THE INPUT:
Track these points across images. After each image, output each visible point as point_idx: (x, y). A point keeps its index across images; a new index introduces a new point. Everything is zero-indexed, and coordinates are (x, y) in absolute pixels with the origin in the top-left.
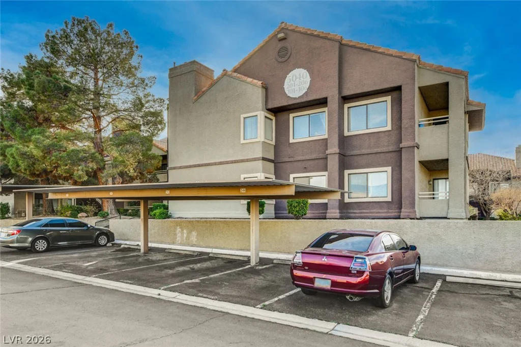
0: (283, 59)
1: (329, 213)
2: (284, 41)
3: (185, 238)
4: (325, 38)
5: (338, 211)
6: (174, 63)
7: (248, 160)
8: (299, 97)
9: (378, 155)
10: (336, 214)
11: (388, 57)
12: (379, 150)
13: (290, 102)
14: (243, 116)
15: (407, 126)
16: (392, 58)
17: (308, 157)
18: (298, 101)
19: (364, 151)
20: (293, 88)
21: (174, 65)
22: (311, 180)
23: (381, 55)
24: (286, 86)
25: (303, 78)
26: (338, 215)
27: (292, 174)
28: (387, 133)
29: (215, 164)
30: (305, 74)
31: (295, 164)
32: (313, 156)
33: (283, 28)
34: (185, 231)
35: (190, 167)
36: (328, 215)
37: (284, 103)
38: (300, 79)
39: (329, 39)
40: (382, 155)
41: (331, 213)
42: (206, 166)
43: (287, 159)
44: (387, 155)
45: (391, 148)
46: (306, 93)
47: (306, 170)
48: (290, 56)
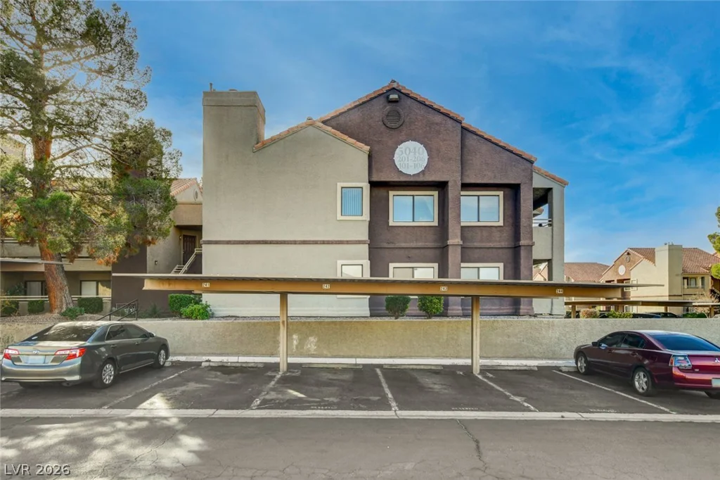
0: (393, 125)
1: (450, 310)
2: (395, 104)
3: (295, 347)
4: (447, 115)
5: (460, 308)
6: (211, 84)
7: (348, 242)
8: (414, 175)
9: (490, 250)
10: (458, 312)
11: (508, 152)
12: (492, 245)
13: (402, 179)
14: (340, 185)
15: (525, 225)
16: (511, 154)
17: (413, 245)
18: (412, 179)
19: (477, 244)
20: (406, 162)
21: (211, 88)
22: (415, 271)
23: (501, 149)
24: (396, 158)
25: (419, 153)
26: (460, 312)
27: (391, 262)
28: (499, 229)
29: (295, 242)
30: (421, 149)
31: (396, 251)
32: (420, 244)
33: (394, 88)
34: (295, 337)
35: (248, 242)
36: (450, 312)
37: (394, 178)
38: (415, 154)
39: (450, 118)
40: (494, 250)
41: (453, 310)
42: (277, 244)
43: (385, 245)
44: (500, 251)
45: (504, 244)
46: (423, 172)
47: (409, 260)
48: (401, 125)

GOAL OF THE EXERCISE:
Rewrite the records above, replacing "top-left" with "upper-left" and changing nothing else. Leave the pictures out.

SOLVED PROBLEM:
Track these points across images. After each image, output each visible point as point_idx: (x, y). A point keeps its index across images; a new index introduces a new point. Everything is zero-indexed, and coordinates are (x, y) in absolute pixels with the origin in the upper-left.
0: (283, 59)
1: (329, 213)
2: (284, 41)
3: (185, 238)
4: (325, 38)
5: (338, 211)
6: (174, 63)
7: (248, 160)
8: (299, 97)
9: (378, 155)
10: (336, 214)
11: (388, 57)
12: (379, 150)
13: (290, 102)
14: (243, 116)
15: (407, 126)
16: (392, 58)
17: (308, 157)
18: (298, 101)
19: (364, 151)
20: (293, 88)
21: (174, 65)
22: (311, 180)
23: (381, 55)
24: (286, 86)
25: (303, 78)
26: (338, 215)
27: (292, 174)
28: (387, 133)
29: (215, 164)
30: (305, 74)
31: (295, 164)
32: (313, 156)
33: (283, 28)
34: (185, 231)
35: (190, 167)
36: (328, 215)
37: (284, 103)
38: (300, 79)
39: (329, 39)
40: (382, 155)
41: (331, 213)
42: (206, 166)
43: (287, 159)
44: (387, 155)
45: (391, 148)
46: (306, 93)
47: (306, 170)
48: (290, 56)
0: (393, 125)
1: (450, 310)
2: (395, 104)
3: (295, 347)
4: (447, 115)
5: (460, 308)
6: (211, 84)
7: (348, 242)
8: (414, 175)
9: (490, 250)
10: (458, 312)
11: (508, 152)
12: (492, 245)
13: (402, 179)
14: (340, 185)
15: (525, 225)
16: (511, 154)
17: (413, 245)
18: (412, 179)
19: (477, 244)
20: (406, 162)
21: (211, 88)
22: (415, 271)
23: (501, 149)
24: (396, 158)
25: (419, 153)
26: (460, 312)
27: (391, 262)
28: (499, 229)
29: (295, 242)
30: (421, 149)
31: (396, 251)
32: (420, 244)
33: (394, 88)
34: (295, 337)
35: (248, 242)
36: (450, 312)
37: (394, 178)
38: (415, 154)
39: (450, 118)
40: (494, 250)
41: (453, 310)
42: (277, 244)
43: (385, 245)
44: (500, 251)
45: (504, 244)
46: (423, 172)
47: (409, 260)
48: (401, 125)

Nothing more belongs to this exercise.